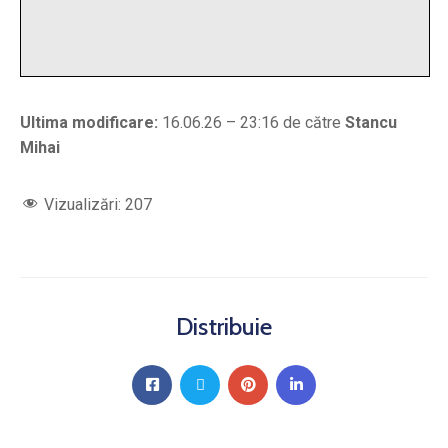
Ultima modificare:
16.06.26 – 23:16 de către
Stancu
Mihai
Vizualizări:
207
Distribuie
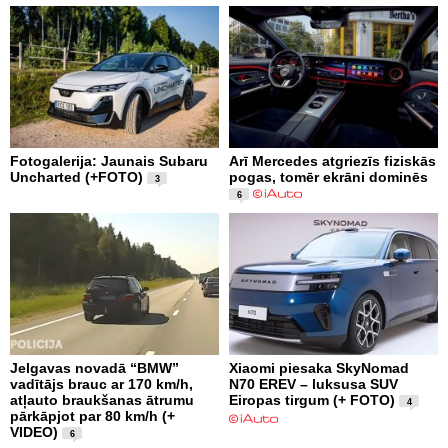
Fotogalerija: Jaunais Subaru
Arī Mercedes atgriezīs fiziskās
Uncharted (+FOTO)
pogas, tomēr ekrāni dominēs
3
6
Jelgavas novadā “BMW”
Xiaomi piesaka SkyNomad
vadītājs brauc ar 170 km/h,
N70 EREV – luksusa SUV
atļauto braukšanas ātrumu
Eiropas tirgum (+ FOTO)
4
pārkāpjot par 80 km/h (+
VIDEO)
6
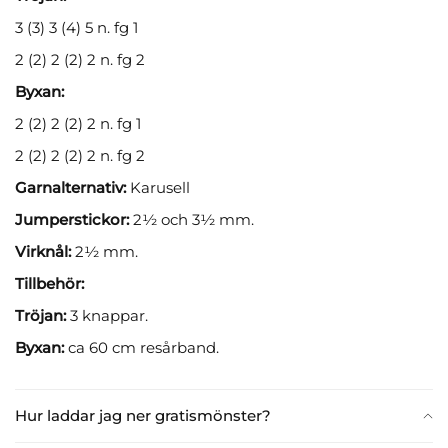
3 (3) 3 (4) 5 n. fg 1
2 (2) 2 (2) 2 n. fg 2
Byxan:
2 (2) 2 (2) 2 n. fg 1
2 (2) 2 (2) 2 n. fg 2
Garnalternativ:
Karusell
Jumperstickor:
2½ och 3½ mm.
Virknål:
2½ mm.
Tillbehör:
Tröjan:
3 knappar.
Byxan:
ca 60 cm resårband.
Hur laddar jag ner gratismönster?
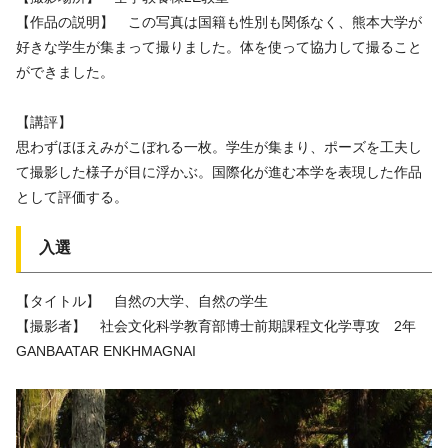
【作品の説明】 この写真は国籍も性別も関係なく、熊本大学が
好きな学生が集まって撮りました。体を使って協力して撮ること
ができました。
【講評】
思わずほほえみがこぼれる一枚。学生が集まり、ポーズを工夫し
て撮影した様子が目に浮かぶ。国際化が進む本学を表現した作品
として評価する。
入選
【タイトル】 自然の大学、自然の学生
【撮影者】 社会文化科学教育部博士前期課程文化学専攻 2年
GANBAATAR ENKHMAGNAI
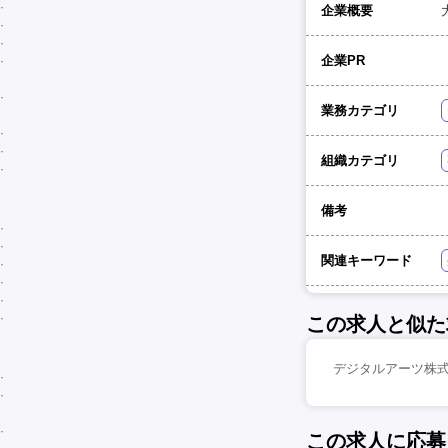
企業概要
企業PR
業務カテゴリ
組織カテゴリ
備考
関連キーワード
この求人と似た
デジタルアーツ株式
この求人に応募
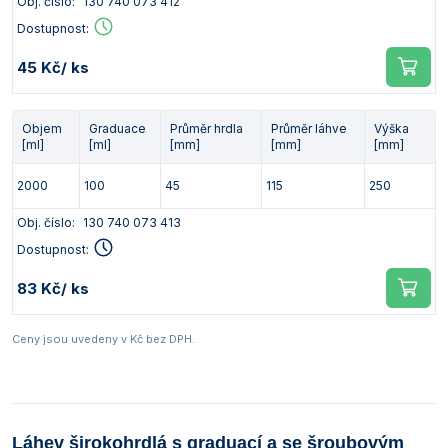
Obj. číslo:
130 740 073 412
Dostupnost:
45 Kč
/ ks
Objem
Graduace
Průměr hrdla
Průměr láhve
Výška
[ml]
[ml]
[mm]
[mm]
[mm]
2000
100
45
115
250
Obj. číslo:
130 740 073 413
Dostupnost:
83 Kč
/ ks
Ceny jsou uvedeny v Kč bez DPH.
Láhev širokohrdlá s graduací a se šroubovým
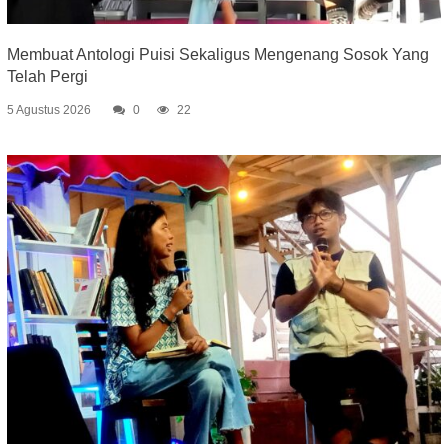
Membuat Antologi Puisi Sekaligus Mengenang Sosok Yang
Telah Pergi
5 Agustus 2026
0
22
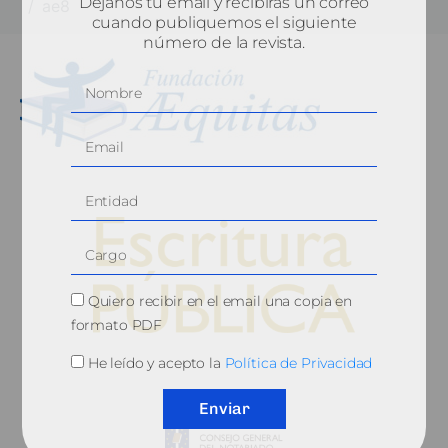
Déjanos tu email y recibirás un correo
ae8
cuando publiquemos el siguiente
número de la revista.
Quiero recibir en el email una copia en
formato PDF
He leído y acepto la
Política de Privacidad
© 2010, Consejo General del Notariado
Enviar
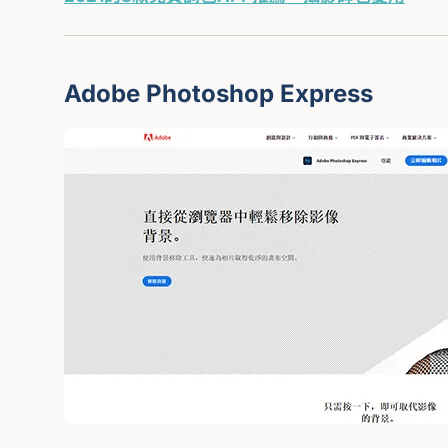
Adobe Photoshop Express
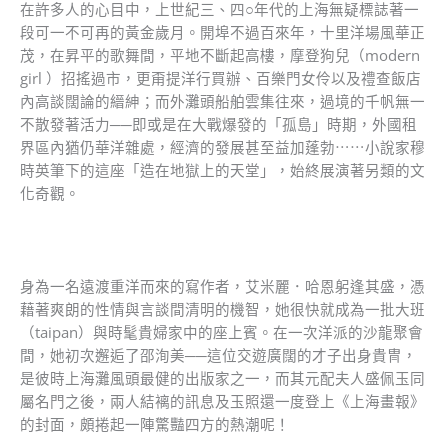
在許多人的心目中，上世紀三、四○年代的上海無疑標誌著一
段可一不可再的黃金歲月。開埠不過百來年，十里洋場風華正
茂，在昇平的歌舞間，平地不斷起高樓，摩登狗兒（modern
girl ）招搖過市，更甭提洋行買辦、百樂門女伶以及禮查飯店
內高談闊論的縉紳；而外灘頭船舶雲集往來，過境的千帆無一
不散發著活力──即或是在大戰爆發的「孤島」時期，外國租
界區內猶仍華洋雜處，經濟的發展甚至益加蓬勃⋯⋯小說家穆
時英筆下的這座「造在地獄上的天堂」，始終展演著另類的文
化奇觀。
身為一名遠渡重洋而來的寫作者，艾米麗．哈恩躬逢其盛，憑
藉著爽朗的性情與言談間清明的機智，她很快就成為一批大班
（taipan）與時髦貴婦家中的座上賓。在一次洋派的沙龍聚會
間，她初次邂逅了邵洵美──這位交遊廣闊的才子出身貴冑，
是彼時上海灘風頭最健的出版家之一，而其元配夫人盛佩玉同
屬名門之後，兩人結褵的訊息及玉照還一度登上《上海畫報》
的封面，頗捲起一陣驚豔四方的熱潮呢！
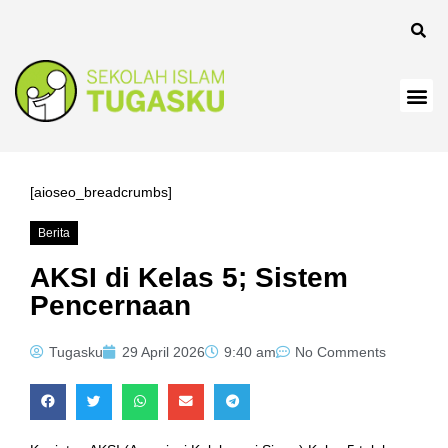
[aioseo_breadcrumbs]
Berita
AKSI di Kelas 5; Sistem
Pencernaan
Tugasku
29 April 2026
9:40 am
No Comments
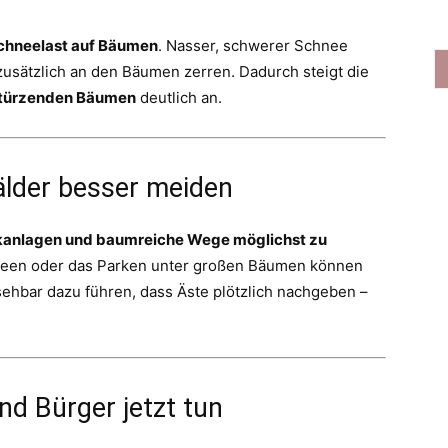
chneelast auf Bäumen
. Nasser, schwerer Schnee
usätzlich an den Bäumen zerren. Dadurch steigt die
stürzenden Bäumen
deutlich an.
älder besser meiden
kanlagen und baumreiche Wege möglichst zu
lleen oder das Parken unter großen Bäumen können
sehbar dazu führen, dass Äste plötzlich nachgeben –
nd Bürger jetzt tun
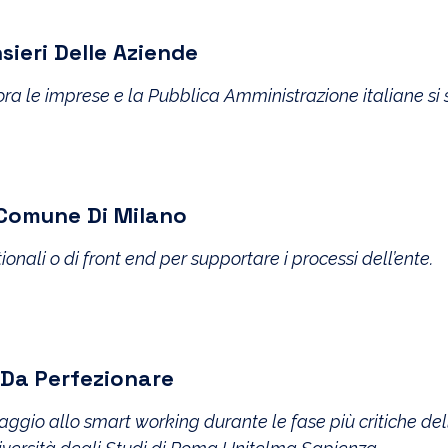
nsieri Delle Aziende
ora le imprese e la Pubblica Amministrazione italiane si s
 Comune Di Milano
nali o di front end per supportare i processi dell’ente.
Da Perfezionare
ssaggio allo smart working durante le fase più critiche d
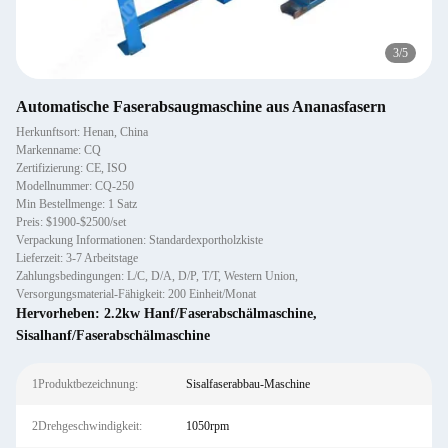
3
/
5
Automatische Faserabsaugmaschine aus Ananasfasern
Herkunftsort: Henan, China
Markenname: CQ
Zertifizierung: CE, ISO
Modellnummer: CQ-250
Min Bestellmenge: 1 Satz
Preis: $1900-$2500/set
Verpackung Informationen: Standardexportholzkiste
Lieferzeit: 3-7 Arbeitstage
Zahlungsbedingungen: L/C, D/A, D/P, T/T, Western Union,
Versorgungsmaterial-Fähigkeit: 200 Einheit/Monat
Hervorheben:
2.2kw Hanf/Faserabschälmaschine
,
Sisalhanf/Faserabschälmaschine
1Produktbezeichnung:
Sisalfaserabbau-Maschine
2Drehgeschwindigkeit:
1050rpm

TASK REQUIREMENTS: What lines in the data above contain the word "email"? Copy them all.

OUTPUT OF THE EXERCISE:
Déjanos tu email y recibirás un correo
Quiero recibir en el email una copia en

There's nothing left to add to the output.